No Age’s An Object has a lot in common with its predecessor, 2010’s grungy Everything in Between. Both albums boast a dense wall of sound composed of droning guitars and piercing feedback mixed with disaffected vocals. But whereas the previous album offset its harsh sonic palate with a bevy of earworm-y hooks and melodies, An Object is built on the no-wave conceit of anti-melody.
There’s something to be said for the way noise can be employed to disrupt a listener’s sense of comfort, creating an arrangement opposed to predictability. Bands such as Nu Sensae and Talk Normal have used discordant sounds to great effect, where unsettling rhythms and erratic shifts in tone resulted in dark but engrossing albums. In its finest moments, An Object works in a similar fashion, employing dissonance to suggest restlessness and unease. “Defector/ed,” with its three pulsing bass notes and screeching backing guitars, is a monotonous piece of drone-rock, but that’s the point, as the static predictability of the music is juxtaposed with lyrics about life’s constant changes. On “I Won’t Be Your Generator,” he touches on a handful of tired tropes, lamenting the inevitability of failed love and the messy aftermath, but the urgency of the band’s fervent two-chord wall of distortion serves to liven up those clichés. “Circling with Dizzy,” one of the album’s best cuts, uses overdriven guitars to create a staggering helicopter-blade effect where the feedback cuts in and out; coupled with Randy Randall’s frantic drumming, the result is an unforgiving piece of in-your-face punk noise.

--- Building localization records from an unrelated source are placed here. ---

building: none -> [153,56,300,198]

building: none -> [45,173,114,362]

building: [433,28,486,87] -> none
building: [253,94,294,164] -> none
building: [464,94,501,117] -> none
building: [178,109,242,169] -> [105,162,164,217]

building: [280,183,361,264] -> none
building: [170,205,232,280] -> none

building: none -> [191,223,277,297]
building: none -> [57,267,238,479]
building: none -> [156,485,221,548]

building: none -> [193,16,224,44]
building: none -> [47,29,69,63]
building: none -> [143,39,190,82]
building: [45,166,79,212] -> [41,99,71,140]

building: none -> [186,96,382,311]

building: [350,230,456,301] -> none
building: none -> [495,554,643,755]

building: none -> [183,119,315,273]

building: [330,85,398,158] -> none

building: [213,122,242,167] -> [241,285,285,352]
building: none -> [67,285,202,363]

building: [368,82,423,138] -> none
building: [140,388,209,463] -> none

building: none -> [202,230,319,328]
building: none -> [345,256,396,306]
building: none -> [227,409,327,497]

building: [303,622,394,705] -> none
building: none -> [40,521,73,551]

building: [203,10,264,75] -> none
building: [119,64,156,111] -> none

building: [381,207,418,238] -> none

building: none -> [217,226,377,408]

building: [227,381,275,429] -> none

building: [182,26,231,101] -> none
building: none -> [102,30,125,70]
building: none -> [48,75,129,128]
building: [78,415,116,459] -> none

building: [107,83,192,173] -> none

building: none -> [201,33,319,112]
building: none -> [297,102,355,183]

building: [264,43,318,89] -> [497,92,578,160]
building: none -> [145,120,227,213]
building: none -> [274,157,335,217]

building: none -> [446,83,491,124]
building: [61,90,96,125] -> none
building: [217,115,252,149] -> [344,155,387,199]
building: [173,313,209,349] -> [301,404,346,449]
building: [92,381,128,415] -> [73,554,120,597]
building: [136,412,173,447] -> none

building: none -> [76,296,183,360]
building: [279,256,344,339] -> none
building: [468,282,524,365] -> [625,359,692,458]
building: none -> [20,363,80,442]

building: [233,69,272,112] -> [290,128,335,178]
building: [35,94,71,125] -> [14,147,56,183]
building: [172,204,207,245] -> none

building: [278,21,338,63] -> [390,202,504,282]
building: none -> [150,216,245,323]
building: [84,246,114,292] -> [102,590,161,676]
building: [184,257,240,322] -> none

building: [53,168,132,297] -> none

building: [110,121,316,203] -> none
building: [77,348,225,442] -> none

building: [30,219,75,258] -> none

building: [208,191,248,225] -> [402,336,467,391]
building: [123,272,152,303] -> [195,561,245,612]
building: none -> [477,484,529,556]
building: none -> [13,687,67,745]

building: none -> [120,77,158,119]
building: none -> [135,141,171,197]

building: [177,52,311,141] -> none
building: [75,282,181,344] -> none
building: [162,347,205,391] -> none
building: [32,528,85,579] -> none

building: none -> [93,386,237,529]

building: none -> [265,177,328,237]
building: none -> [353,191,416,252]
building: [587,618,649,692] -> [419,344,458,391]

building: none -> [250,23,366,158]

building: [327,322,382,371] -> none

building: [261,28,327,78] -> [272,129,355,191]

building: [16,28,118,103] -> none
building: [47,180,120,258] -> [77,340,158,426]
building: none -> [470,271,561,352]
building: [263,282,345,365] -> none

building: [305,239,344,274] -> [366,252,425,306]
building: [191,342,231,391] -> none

No Age’s commitment to ruthless sonics, with nary a hook to be found throughout the album, also makes An Object occasionally tedious. Everything in Between held together because the dissonance served as a mask for the band’s clear dedication to catchy songwriting. An Object contains no such euphony, and therefore lacks the diversity and charm of its predecessor. The album’s middle stretch in particular is plagued by monotony; the challenging of melodic expectations of earlier tracks on the album turns into creative stagnation. “Running from A Go-Go” is uninspiring in its bleakness, as lead singer Dean Spunt’s voice is lost within rootless, repetitive guitar riffs, while “Lock Box” finds No Age ramping up the tempo, but falling back on easy classic-rock signifiers.
Still, An Object closes with a stellar one-two punch: “A Ceiling Dreams of a Floor” layers guitar noise a la My Bloody Valentine, briskly and confidently building to a towering emotional catharsis, while “Commerce, Comment, Commerce” is painstaking in its dedication to the construction of tension, using reverb sparingly until it explodes into a cacophony of feedback. These final two tracks are perhaps the purest distillation of No Age’s creative vision and suggest that, while there are times when the band seems complacent, they still have plenty of sounds left to explore and destroy.